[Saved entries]
★ ★ ★ ★ ★

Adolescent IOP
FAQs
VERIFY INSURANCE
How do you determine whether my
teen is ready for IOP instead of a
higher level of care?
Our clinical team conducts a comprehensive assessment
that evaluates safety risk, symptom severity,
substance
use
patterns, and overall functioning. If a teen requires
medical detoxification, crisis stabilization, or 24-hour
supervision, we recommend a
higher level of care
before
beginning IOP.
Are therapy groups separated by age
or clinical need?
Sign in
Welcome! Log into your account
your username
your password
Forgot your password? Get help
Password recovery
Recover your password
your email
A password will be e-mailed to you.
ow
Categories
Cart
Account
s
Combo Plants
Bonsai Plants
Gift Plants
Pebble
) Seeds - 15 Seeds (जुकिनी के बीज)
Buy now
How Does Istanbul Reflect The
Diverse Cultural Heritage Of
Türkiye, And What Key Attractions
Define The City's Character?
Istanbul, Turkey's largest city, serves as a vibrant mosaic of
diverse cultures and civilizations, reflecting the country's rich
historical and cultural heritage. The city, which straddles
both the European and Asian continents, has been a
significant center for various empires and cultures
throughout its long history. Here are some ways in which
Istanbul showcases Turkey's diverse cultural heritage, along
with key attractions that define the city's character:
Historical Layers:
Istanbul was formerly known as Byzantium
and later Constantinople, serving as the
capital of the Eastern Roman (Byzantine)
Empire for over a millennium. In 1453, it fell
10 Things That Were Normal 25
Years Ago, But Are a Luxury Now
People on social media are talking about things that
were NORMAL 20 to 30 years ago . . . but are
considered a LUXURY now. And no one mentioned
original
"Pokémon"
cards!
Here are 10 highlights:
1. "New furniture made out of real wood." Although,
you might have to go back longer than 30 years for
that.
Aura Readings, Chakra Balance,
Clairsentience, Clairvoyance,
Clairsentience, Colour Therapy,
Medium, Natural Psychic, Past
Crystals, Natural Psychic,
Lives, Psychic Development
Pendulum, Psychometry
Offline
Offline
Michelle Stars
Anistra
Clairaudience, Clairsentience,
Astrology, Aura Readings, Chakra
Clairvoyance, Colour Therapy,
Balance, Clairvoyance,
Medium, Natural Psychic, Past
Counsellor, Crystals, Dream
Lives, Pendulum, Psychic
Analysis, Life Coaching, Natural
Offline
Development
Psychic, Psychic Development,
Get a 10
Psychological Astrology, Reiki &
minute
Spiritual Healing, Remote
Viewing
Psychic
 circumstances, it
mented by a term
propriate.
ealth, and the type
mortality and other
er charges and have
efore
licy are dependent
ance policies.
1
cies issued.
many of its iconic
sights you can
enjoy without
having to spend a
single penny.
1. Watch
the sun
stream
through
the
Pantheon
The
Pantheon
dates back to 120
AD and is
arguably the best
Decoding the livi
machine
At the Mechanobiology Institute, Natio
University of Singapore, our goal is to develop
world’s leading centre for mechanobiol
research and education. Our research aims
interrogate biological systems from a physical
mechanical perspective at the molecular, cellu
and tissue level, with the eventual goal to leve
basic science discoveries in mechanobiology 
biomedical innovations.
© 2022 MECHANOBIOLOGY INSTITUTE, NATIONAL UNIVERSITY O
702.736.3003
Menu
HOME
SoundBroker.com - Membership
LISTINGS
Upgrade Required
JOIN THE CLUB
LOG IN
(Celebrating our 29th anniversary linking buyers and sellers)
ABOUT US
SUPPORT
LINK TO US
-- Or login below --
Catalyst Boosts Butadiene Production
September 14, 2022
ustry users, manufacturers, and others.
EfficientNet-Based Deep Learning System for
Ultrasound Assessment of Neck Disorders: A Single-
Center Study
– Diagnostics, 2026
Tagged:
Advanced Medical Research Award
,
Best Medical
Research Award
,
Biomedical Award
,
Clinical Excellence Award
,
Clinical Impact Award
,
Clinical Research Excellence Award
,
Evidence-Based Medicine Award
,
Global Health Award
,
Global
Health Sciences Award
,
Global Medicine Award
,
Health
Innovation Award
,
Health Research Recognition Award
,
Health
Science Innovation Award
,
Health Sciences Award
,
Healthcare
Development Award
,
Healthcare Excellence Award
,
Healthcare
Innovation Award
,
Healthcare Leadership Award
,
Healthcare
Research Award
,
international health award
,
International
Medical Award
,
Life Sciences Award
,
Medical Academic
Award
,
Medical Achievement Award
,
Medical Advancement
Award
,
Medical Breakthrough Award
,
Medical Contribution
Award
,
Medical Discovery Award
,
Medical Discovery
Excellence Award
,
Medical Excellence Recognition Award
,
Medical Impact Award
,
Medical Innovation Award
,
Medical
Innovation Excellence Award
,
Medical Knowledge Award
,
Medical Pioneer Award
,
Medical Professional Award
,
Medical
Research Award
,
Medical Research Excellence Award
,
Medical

★ ★ ★ ★ ★

> _Problem_:
Identify each line in the records above containing the word "Astrology"; copy those lines.

> _Response box_:
Astrology, Aura Readings, Chakra
Psychological Astrology, Reiki &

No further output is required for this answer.